One day I decided, what the heck, why not try a 3 liter of a box wine?
So I purchased a Bota Box Shiraz and it wasn’t bad. Ditto for the Bota Box Chardonnay and Pinot Grigio.
Box Wine Bladder Failure equals Bad Box Wine Review
On a recent trip I decided to try a Turning Leaf Pinot Noir in a box. When I opened it, it was nasty. I thought it was oxidized, but then wondered about that since box wines are a “closed” system. They use a bladder which is one of the pluses of a box wine and the wine will keep for a month although I’ve never tested that theory. But this box-o-wine was bad and there is no returning a box wine for credit.
Box wines are worth considering in another venue.
When taking a cruise, we are always like to have wine in the cabin as it is cheaper than running up those cruise ship tabs. Box wine is perfect in that kind of situation. A 3 liter red and a 3 liter white is good for two of us for a week. And if you have to throw some of away — well, there is no guilt. But here is the problem for me—there just aren’t many decent box wines. Surely this might be an option worth considering for all that juice that can’t make it into a winemaker’s primary bottling. Of course, there are the distributors, wine merchants and the public who view box wines as a step below jug wine, but great breakout box wine may find a market niche and start to change the bias of the wine drinking public.
Black Box Wine looks to be grabbing that market!

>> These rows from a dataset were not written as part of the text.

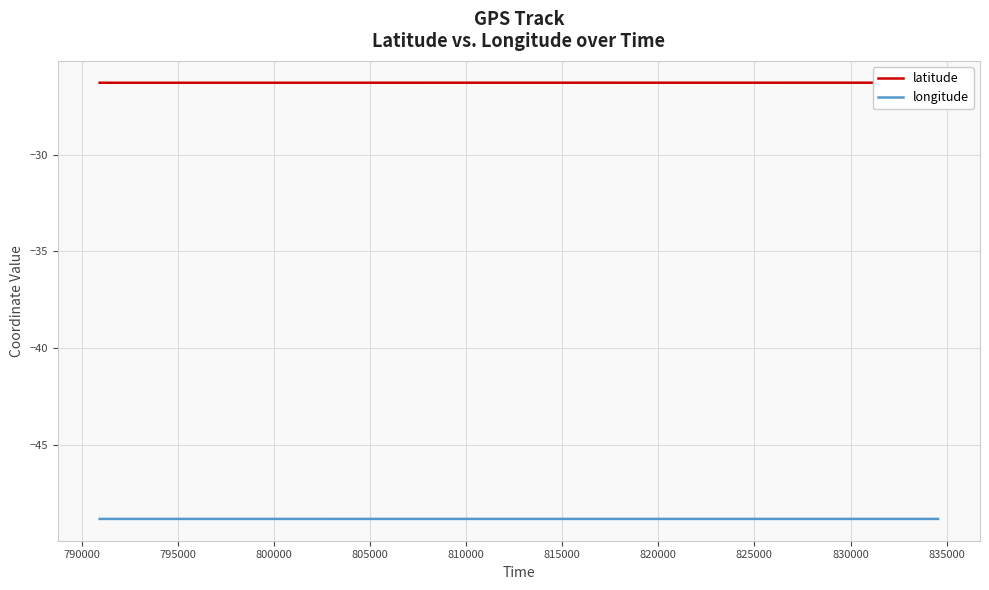

Which series has the largest total across all categories?

latitude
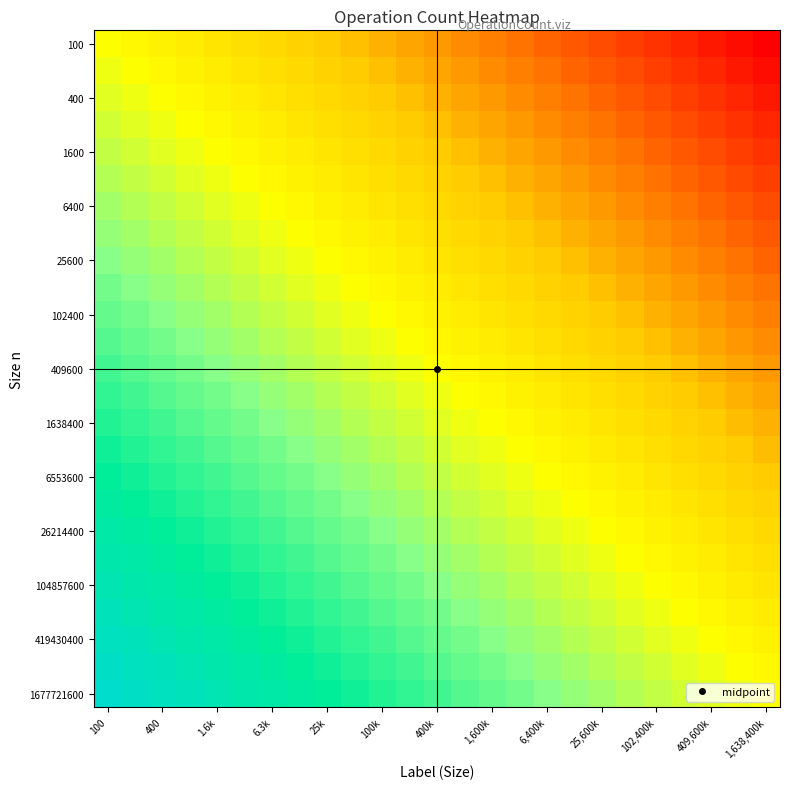

At which category does the chart reach its minimum across all series?

1,638,400k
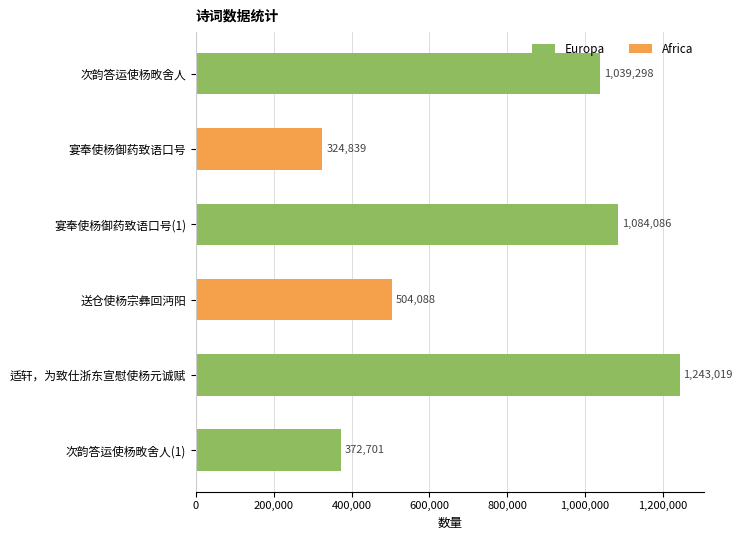

Reading bottom to top, transcribe all the data shown in this chart.

次韵答运使杨畋舍人(1)=372701	适轩，为致仕浙东宣慰使杨元诚赋=1243019	送仓使杨宗彝回沔阳=504088	宴奉使杨御药致语口号(1)=1084086	宴奉使杨御药致语口号=324839	次韵答运使杨畋舍人=1039298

While I haven’t tried Black Box Wine yet  to review, yet they have quite a bit of buzz around them for a wine in a box! Not only is there a Black Box Merlot wine, but they have a reserve merlot and a reserve Chardonnay as well! They even say that the Black Box wine is from grapes all over the world’s best wine regions. So while I will never, ever leave the glory of a fine wine in a glass bottle behind, sometimes there is actually a time and place for wine in a box!